Prior to my trip to Peru I wasn’t sure if college was the path I really wanted to be on, let alone what I wanted to study or what I wanted to do. I even attempted to drop out… twice! Luckily, thanks to some tough love from great parents, I stuck it out long enough to get to Peru.
After Peru, my thoughts of dropping out were long gone. A week after being back, I marched into the campus ministry office and declared that I would not only be returning to Peru, but that I intended to do so as a student leader. Two weeks after that, I applied for and eventually accepted a position as a resident assistant. I wanted to help first-year students who felt the same way I did. I wanted to help them find something—a club, a sport, maybe an alternative spring break, maybe Peru—anything that would do for them what Peru did for me.

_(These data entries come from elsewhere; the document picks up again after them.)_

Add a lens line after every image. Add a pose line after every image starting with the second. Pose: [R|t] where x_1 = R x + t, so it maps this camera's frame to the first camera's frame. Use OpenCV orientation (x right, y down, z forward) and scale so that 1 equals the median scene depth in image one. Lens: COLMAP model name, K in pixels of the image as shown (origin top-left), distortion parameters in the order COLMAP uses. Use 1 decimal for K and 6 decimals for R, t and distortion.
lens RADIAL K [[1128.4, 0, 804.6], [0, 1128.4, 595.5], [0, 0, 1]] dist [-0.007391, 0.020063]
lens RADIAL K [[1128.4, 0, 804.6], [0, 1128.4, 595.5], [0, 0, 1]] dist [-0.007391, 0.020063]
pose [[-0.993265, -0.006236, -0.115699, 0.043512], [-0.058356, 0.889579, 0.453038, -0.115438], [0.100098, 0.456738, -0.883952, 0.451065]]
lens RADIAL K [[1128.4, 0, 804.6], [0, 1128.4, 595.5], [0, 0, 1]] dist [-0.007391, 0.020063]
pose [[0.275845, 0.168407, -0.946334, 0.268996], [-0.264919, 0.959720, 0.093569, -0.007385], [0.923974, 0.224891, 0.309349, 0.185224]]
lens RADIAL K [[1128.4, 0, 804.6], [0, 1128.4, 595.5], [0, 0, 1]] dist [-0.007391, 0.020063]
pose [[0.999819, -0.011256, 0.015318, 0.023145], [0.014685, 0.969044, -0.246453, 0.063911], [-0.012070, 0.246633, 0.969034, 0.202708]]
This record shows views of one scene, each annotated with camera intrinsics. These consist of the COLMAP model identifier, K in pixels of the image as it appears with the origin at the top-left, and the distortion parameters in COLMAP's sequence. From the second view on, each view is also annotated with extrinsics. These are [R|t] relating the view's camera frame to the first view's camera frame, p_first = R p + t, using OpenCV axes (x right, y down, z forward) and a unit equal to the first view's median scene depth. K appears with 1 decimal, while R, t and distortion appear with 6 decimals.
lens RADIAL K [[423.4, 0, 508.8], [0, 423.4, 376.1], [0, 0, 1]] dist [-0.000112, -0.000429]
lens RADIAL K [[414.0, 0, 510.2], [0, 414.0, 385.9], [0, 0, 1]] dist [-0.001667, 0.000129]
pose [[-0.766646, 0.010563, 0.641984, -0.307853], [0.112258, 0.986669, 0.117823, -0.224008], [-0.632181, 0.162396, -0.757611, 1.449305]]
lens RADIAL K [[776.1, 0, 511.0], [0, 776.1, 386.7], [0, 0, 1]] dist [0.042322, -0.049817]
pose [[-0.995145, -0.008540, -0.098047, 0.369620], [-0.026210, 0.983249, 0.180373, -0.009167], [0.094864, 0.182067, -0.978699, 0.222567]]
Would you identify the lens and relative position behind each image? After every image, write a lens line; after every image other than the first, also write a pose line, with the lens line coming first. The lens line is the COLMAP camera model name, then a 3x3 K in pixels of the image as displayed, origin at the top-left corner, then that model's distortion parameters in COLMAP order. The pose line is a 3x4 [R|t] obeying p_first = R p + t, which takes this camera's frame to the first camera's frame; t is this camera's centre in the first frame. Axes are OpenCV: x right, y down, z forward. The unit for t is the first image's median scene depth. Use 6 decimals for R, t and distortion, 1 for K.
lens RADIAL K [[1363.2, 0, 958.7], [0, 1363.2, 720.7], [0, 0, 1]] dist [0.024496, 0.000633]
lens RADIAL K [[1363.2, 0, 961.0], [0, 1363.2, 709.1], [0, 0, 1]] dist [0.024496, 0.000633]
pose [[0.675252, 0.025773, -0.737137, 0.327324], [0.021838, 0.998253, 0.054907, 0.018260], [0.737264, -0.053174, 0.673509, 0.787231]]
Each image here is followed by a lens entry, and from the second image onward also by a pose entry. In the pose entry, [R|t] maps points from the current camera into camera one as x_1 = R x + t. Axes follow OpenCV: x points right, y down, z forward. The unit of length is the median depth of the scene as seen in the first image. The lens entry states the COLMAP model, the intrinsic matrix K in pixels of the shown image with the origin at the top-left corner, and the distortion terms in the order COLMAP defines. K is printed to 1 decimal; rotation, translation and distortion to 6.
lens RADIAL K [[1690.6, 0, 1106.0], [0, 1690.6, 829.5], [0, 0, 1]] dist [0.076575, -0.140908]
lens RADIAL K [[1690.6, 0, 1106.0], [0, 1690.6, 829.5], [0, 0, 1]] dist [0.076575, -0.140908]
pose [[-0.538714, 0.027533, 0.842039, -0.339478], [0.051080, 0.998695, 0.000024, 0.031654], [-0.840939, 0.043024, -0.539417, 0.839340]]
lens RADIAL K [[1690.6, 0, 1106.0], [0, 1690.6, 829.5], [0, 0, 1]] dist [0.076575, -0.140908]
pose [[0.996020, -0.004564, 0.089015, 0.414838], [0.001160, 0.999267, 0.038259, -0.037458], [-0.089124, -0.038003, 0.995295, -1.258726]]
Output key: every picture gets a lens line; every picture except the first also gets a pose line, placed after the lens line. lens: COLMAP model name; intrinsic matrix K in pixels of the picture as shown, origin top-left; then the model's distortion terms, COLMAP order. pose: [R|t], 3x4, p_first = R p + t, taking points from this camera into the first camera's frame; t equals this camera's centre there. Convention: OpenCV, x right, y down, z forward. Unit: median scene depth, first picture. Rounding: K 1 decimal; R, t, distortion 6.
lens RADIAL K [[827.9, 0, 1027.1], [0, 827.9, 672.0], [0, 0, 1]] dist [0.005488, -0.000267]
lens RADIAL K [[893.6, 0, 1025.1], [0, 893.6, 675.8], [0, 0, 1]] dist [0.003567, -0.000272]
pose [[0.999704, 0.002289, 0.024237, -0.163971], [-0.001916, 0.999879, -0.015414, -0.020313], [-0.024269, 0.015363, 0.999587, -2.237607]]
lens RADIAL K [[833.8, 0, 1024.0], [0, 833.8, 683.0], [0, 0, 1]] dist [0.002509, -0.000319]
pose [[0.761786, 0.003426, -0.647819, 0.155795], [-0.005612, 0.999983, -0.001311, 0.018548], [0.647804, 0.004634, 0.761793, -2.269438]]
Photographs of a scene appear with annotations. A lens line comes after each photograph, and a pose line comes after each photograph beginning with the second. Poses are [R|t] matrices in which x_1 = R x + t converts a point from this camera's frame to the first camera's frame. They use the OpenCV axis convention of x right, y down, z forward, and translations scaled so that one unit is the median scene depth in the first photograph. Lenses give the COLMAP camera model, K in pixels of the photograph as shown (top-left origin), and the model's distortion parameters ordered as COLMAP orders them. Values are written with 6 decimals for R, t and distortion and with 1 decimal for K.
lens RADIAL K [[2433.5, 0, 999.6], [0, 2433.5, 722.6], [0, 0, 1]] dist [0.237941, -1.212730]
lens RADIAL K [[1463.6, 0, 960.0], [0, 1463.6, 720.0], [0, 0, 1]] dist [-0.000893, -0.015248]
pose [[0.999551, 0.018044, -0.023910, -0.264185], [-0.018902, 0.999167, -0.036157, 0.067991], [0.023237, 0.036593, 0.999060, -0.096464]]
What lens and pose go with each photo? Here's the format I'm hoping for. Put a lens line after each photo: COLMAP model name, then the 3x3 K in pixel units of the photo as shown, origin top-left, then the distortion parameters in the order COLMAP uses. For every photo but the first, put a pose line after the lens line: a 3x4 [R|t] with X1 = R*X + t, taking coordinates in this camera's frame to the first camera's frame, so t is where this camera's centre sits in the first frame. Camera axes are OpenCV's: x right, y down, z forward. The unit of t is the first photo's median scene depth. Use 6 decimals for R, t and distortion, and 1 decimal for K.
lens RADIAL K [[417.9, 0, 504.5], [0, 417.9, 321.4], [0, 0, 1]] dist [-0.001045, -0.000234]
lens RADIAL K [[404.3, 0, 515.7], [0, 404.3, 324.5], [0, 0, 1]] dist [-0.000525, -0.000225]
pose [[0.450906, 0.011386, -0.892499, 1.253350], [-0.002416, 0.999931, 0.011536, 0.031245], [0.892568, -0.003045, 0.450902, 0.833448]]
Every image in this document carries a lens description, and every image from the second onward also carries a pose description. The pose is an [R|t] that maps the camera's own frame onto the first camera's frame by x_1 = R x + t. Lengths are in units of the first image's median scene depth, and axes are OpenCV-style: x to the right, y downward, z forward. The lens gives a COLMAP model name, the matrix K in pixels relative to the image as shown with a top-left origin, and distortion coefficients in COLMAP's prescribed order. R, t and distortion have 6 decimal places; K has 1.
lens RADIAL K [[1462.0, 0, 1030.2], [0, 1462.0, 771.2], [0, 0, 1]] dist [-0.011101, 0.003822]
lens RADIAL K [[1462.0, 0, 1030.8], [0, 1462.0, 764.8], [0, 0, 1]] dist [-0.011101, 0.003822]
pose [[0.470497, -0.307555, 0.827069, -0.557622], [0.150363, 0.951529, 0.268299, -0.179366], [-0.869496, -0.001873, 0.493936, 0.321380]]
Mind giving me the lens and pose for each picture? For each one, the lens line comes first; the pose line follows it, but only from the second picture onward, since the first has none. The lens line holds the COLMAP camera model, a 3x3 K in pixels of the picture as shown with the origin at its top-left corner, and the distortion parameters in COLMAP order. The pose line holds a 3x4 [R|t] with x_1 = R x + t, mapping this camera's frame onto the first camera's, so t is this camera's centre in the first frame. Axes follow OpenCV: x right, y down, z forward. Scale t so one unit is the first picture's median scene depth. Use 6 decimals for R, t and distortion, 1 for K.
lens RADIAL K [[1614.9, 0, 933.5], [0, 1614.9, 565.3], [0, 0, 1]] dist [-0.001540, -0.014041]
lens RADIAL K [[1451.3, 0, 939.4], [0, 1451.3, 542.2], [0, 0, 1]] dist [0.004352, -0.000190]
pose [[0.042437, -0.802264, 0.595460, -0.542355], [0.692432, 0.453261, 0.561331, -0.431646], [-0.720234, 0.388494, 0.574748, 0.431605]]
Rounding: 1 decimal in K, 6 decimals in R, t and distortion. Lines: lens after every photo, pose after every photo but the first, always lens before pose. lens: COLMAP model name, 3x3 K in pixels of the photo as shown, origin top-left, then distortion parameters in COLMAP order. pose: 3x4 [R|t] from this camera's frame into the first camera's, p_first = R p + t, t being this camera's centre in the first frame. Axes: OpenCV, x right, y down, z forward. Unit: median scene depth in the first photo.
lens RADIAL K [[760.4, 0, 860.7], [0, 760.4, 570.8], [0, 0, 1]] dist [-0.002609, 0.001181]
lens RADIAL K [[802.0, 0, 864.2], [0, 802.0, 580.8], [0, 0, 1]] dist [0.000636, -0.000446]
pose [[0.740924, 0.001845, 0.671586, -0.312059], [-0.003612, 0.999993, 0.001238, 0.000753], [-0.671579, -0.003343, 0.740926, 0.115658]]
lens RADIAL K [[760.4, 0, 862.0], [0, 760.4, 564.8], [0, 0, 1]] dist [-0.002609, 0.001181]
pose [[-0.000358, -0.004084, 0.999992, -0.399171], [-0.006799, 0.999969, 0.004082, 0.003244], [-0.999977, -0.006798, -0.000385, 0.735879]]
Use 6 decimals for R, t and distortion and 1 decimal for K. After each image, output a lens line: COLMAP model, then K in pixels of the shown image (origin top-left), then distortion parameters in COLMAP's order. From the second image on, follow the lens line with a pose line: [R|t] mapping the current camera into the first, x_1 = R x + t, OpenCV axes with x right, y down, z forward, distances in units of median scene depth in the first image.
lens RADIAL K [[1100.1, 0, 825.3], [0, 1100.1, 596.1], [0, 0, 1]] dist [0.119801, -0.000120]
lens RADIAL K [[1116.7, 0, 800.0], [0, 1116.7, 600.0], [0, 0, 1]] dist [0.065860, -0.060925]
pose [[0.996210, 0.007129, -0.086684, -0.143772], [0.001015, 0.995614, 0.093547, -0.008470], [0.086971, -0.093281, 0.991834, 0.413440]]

On my second trip down, we were given the task of cleaning and painting the enormous wall that surrounded the local school. At night, I had ample time to catch up with Jhonny, who was expecting the birth of his second child at any moment. One morning, Jhonny and I were talking about what he and his wife would name their new baby when I asked him to take pictures. He smiled and said that he didn’t have a camera. Thankfully, I had mine and that next morning when Minerva was born, he was able to capture it all with photos that to this day still hang on his living room walls. A few days after her birth, Jhonny returned the camera and was telling me about everything when he came right out and asked if I would consider being Minerva’s Godfather. I was speechless. A man I had met just a year ago was asking me to become a part of his and his family’s life forever. I had never felt more honored.
With Jhonny and Minerva outside their home.
My third trip to Peru I met Minerva and the rest of Jhonny’s family for the first time. My fourth trip to Peru we celebrated Jhonny’s 40th birthday and Minerva spoke to me for the first time. Next March will mark my 13th trip to Peru and I look forward to seeing Minerva during her first year of school.
The debate over whether or not these types of short-term volunteer trips are beneficial is riddled with strong points on both sides. That said, I can guarantee that I would not be the person I am today were it not for the short-term volunteer trips I have participated in over the years. I also don’t believe I’m alone: I’ve seen students change majors, commit to year-long service programs, and live their lives differently as a result of these very experiences.
On a recent trip, Jhonny said it best:
“The service you do at Yancana Huasy [rehabilitation center] and Fe y Alegía [local school] is important. However, it is the conversations that we have every night that really matter. Showing interest, listening, learning and appreciating one another are all truly acts of love and by doing these things we are sharing our love and our lives with one another. Again, the work you do here is magnificent, but everything you learn, see, do, and feel during this trip is what you must remember and share with others. Only with knowledge, friendship, and love can we begin to think and act as a global community, as brothers and sisters.”